◆ FRAGMENTO DEL DOCUMENTO ◆
+===+

Mi hijo y yo teníamos planeado asistir a un concierto
acústico el 30 de abril de 2016, para festejar el Día del Niño. Era una buena
oportunidad para hacer algo diferente que nos divirtiera y, de paso,
enriqueciera nuestro bagaje cultural. Nos citamos a las 10 am en el lugar de
siempre. No obstante, ayer por la noche me envió un mensaje de Whatsapp a través del móvil de su madre:
“Debo acudir a un importante compromiso temprano, nos vemos más tarde”. Lejos
de molestarme, llamó mi atención que a sus 10 años tenga que cumplir con un
compromiso “importante” y que, encima, me lo comunicara con tanta seriedad. Le
di crédito y lo dejé ir por la vida.

+===+

◆ LISTADO DE DATOS ◆
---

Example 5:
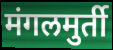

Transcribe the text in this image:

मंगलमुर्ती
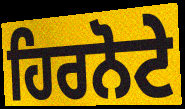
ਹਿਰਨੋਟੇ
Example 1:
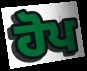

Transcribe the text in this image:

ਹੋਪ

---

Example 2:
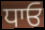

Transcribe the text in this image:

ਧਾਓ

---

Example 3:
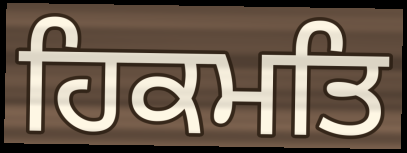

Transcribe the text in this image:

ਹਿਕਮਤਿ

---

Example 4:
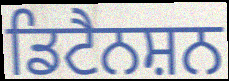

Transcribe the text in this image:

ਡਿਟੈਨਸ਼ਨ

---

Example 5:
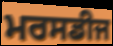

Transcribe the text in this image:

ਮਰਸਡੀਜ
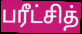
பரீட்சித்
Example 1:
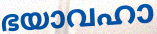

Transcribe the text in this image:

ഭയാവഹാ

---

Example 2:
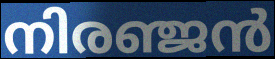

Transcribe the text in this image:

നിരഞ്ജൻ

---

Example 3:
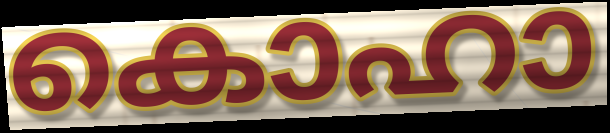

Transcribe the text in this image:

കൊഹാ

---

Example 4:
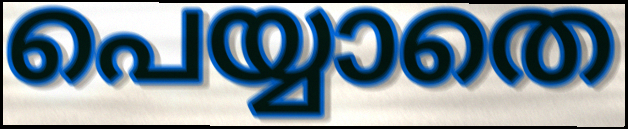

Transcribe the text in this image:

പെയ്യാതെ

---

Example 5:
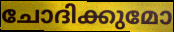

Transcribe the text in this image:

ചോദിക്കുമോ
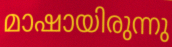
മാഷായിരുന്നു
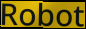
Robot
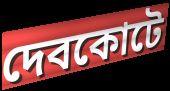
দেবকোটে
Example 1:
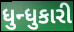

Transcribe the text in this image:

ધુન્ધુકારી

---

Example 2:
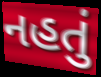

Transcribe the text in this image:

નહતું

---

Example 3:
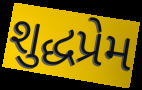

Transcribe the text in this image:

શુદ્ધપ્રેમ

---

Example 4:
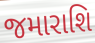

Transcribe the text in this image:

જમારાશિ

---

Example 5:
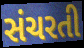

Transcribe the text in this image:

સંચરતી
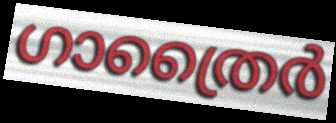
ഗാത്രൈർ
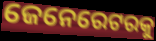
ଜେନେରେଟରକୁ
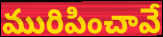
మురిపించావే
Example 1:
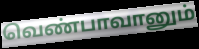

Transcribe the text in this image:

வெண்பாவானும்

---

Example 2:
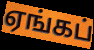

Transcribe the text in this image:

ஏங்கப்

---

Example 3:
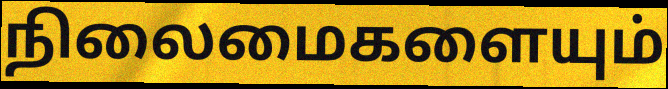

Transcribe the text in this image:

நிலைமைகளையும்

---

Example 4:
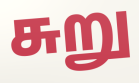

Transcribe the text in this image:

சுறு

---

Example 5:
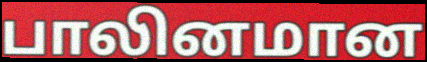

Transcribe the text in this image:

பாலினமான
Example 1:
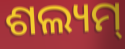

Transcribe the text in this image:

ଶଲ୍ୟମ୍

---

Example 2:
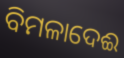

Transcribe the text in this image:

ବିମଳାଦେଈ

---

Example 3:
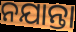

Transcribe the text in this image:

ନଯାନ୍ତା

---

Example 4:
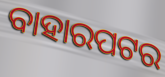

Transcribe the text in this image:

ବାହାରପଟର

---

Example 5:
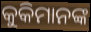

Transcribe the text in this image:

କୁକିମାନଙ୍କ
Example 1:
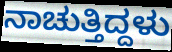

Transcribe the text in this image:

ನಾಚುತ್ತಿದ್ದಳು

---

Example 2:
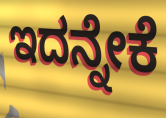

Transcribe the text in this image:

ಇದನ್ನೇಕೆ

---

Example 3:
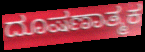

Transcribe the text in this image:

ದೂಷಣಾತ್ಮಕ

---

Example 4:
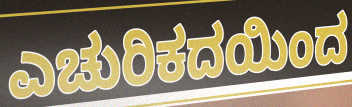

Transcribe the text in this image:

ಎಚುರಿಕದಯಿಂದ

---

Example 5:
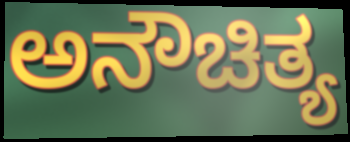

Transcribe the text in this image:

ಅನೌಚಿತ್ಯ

+===+

◆ INSTRUCCIONES DE LA TAREA ◆
Escribe la continuación del relato sobre el concierto acústico del Día del Niño, empezando justo después de su última oración.

◆ RESULTADO DE LA TAREA ◆
En ese momento recordé que hace siete años, cuando lo
llevamos a su primer día en el kínder, sentí cierto deje de tristeza porque a
sus tres años de edad comenzaba a tener responsabilidades. Para un niño tan
pequeño tres años de vacaciones no me parecían justos. Yo sentí tristeza y
orgullo y su madre no paró de llorar cuando el pequeñajo se soltó de nuestras
manos y corrió al jardín del kínder, atraído por los colores y los juegos y los
demás niños de su edad. Al volver al coche su madre y yo escuchábamos, del otro
lado del muro decorado con motivos de Bob Esponja, esa risa característica que
denota que a nuestro hijo el mundo le viene guango. Siempre ha sido así.
El plan del concierto fue archivado en el gabinete de las
buenas intenciones y en lugar de orquestar un plan B decidí que lo mejor sería
improvisar. Dicen que los planes más descabellados son los mejores así que opté
por el misticismo.
Llegando al lugar de la cita me di cuenta que el buen Leo
creció unos centímetros y comienza a dejar atrás a su padre (cosa no muy
complicada) en esa carrera (ya perdida) de alcanzar el sol.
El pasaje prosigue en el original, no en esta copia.